### EXCERPT
Part of my work is setting up a local community theatre in my area of London and for part of this I'd been preparing a proposal to enter the CAFF Touring Lottery. CAFF (better known as the Canadian Association of Fringe Festivals) manages a network of Fringe festivals throughout Canada and the United States every year and for international entrants has a lottery to help with the Tour - which is an undertaking to do all or most of the Fringe Festivals on the circuit.

As a somewhat established Fringe playwright and director based here in the UK doing the CAFF Tour is something of a dream - you get to do something you're good at and enjoy doing on the other side of the Atlantic coast to coast at costs which favour comparably with the Edinburgh Fringe. That saying it's also arguably one of the toughest challenges in theatre (or theater), with much of the year spent touring covering long distances.

However sadly I don't think it's going to happen. We're well into April 2013 and there's no new information on the CAFF Touring Lottery 2014.

I was also recently asked at a meeting of local politicians 'Is this Fringe tour something for hairdressers?'

I'm hoping that, even if the Lottery doesn't happen that the network of Fringe festivals throughout Canada and the States survives and continues. It's something to be proud of. But I also fear a decline, which is part of the general cultural decline which has gone from some great movies, music and theatre to television game shows where you can find contestants asking 'Can I have an 'n' as in knife?'

We all know how being trans can cause us problems, but I'm also sure that I'm not alone in thinking that it's not just being trans which can cause us problems, but also being intelligent can cause us problems as well.

I have a theory that the demise of modern theatre and also modern culture has led to the development of more social divisions, the destructions of different subcultures and an increase in anti-social behaviour. Last week Greater Manchester Police announced that it will be treating attacks on punks, emos and goths as hate crimes. All of a sudden it's bad to be different but somehow socially acceptable to be an idiot.

It's okay to do things such as turn left at a right hand turn only intersection, trying to pay your bus fare with a credit card, and being unable to spell seven or eight letter words and in many cities the F-word is becoming more acceptable as a verbal punctuation mark.

The chickens are coming home to roost.

I feel this has come about partly because we've been taking short cuts and neglecting our education system. We've got to stop paying teachers the same as menial council workers and stop treating our kids and students like cannon fodder on a pre-destined path to wage enslavement.

We're approaching a time when the number of people aged 60 or over is starting to outnumber the rest of the population as baby boomers are approaching retirement age and like health care, we need to get our heads back round the concept of education being a basic human need and right - like water, sleep and oxygen - instead of being a privilege for the lucky ones who can afford it.

### SUPPLIED INFORMATION
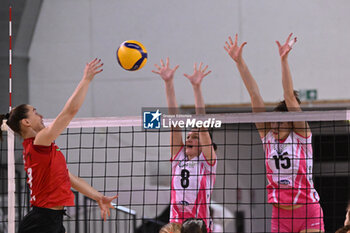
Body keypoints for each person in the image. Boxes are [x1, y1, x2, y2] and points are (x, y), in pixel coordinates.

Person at [0, 58, 117, 233]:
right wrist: (86, 80)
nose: (40, 115)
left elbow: (70, 178)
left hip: (52, 220)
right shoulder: (39, 142)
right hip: (41, 223)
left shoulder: (42, 146)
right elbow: (69, 112)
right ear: (26, 122)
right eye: (35, 112)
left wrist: (98, 196)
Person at [224, 33, 324, 232]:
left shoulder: (301, 136)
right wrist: (239, 61)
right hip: (280, 214)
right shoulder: (267, 137)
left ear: (291, 122)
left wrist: (284, 60)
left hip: (307, 211)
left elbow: (289, 97)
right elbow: (254, 94)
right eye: (273, 121)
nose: (274, 125)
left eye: (280, 122)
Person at [152, 58, 217, 232]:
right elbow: (174, 123)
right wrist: (168, 82)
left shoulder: (208, 163)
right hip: (176, 225)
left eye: (194, 137)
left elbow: (203, 125)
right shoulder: (179, 157)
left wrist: (196, 87)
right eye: (188, 136)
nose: (189, 139)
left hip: (199, 225)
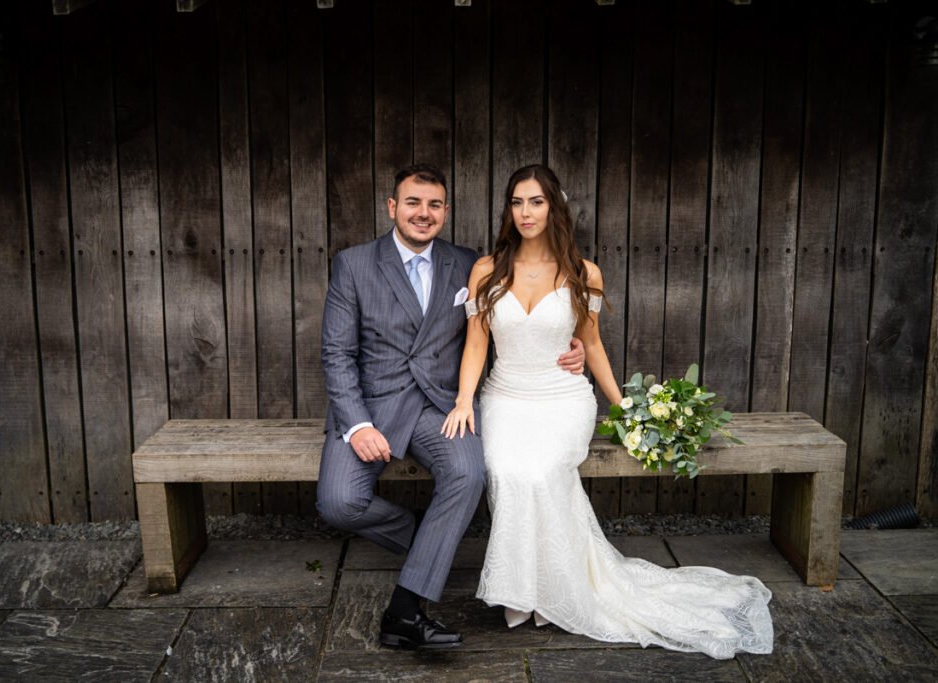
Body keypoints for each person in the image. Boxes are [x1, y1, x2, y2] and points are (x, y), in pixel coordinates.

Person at [441, 164, 774, 660]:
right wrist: (465, 398)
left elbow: (591, 344)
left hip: (562, 398)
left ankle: (552, 592)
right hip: (505, 395)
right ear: (507, 210)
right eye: (517, 202)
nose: (526, 212)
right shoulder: (487, 270)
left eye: (536, 201)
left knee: (541, 469)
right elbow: (475, 345)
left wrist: (625, 410)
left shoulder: (583, 272)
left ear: (553, 206)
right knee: (508, 469)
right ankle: (525, 593)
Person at [317, 163, 586, 650]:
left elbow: (512, 319)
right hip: (373, 407)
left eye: (435, 204)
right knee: (338, 502)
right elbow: (338, 355)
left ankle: (406, 610)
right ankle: (427, 537)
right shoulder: (354, 264)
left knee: (467, 472)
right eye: (414, 203)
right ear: (392, 207)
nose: (424, 213)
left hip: (441, 408)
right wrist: (356, 425)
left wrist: (573, 346)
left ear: (446, 211)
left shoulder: (469, 264)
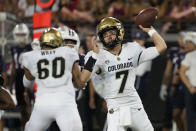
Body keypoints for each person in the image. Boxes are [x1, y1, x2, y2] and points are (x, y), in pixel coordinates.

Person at [79, 17, 167, 131]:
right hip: (115, 108)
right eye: (105, 35)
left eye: (111, 33)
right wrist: (94, 56)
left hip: (135, 105)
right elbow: (83, 79)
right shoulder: (97, 55)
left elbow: (162, 47)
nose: (109, 37)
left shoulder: (132, 49)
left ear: (120, 32)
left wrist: (150, 30)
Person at [22, 28, 83, 131]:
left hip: (42, 103)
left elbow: (27, 83)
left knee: (30, 128)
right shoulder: (69, 52)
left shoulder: (32, 56)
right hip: (64, 100)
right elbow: (80, 82)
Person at [9, 23, 32, 129]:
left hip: (28, 76)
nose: (20, 37)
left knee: (29, 106)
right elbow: (13, 66)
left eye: (22, 34)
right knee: (22, 108)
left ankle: (32, 127)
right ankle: (24, 128)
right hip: (18, 78)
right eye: (18, 34)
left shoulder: (30, 47)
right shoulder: (13, 48)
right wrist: (10, 84)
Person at [180, 32, 196, 131]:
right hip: (193, 90)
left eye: (189, 42)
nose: (186, 44)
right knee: (190, 116)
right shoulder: (189, 56)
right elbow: (182, 72)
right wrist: (190, 87)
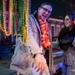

### WORK TO COMPLETE
Write out the passage from the Fringe tour text verbatim, starting with "It's okay to" and going on through "to wage enslavement.". Rely solely on the text about the Fringe festival tour; the records play no part.

### YOUR RESPONSE
It's okay to do things such as turn left at a right hand turn only intersection, trying to pay your bus fare with a credit card, and being unable to spell seven or eight letter words and in many cities the F-word is becoming more acceptable as a verbal punctuation mark.

The chickens are coming home to roost.

I feel this has come about partly because we've been taking short cuts and neglecting our education system. We've got to stop paying teachers the same as menial council workers and stop treating our kids and students like cannon fodder on a pre-destined path to wage enslavement.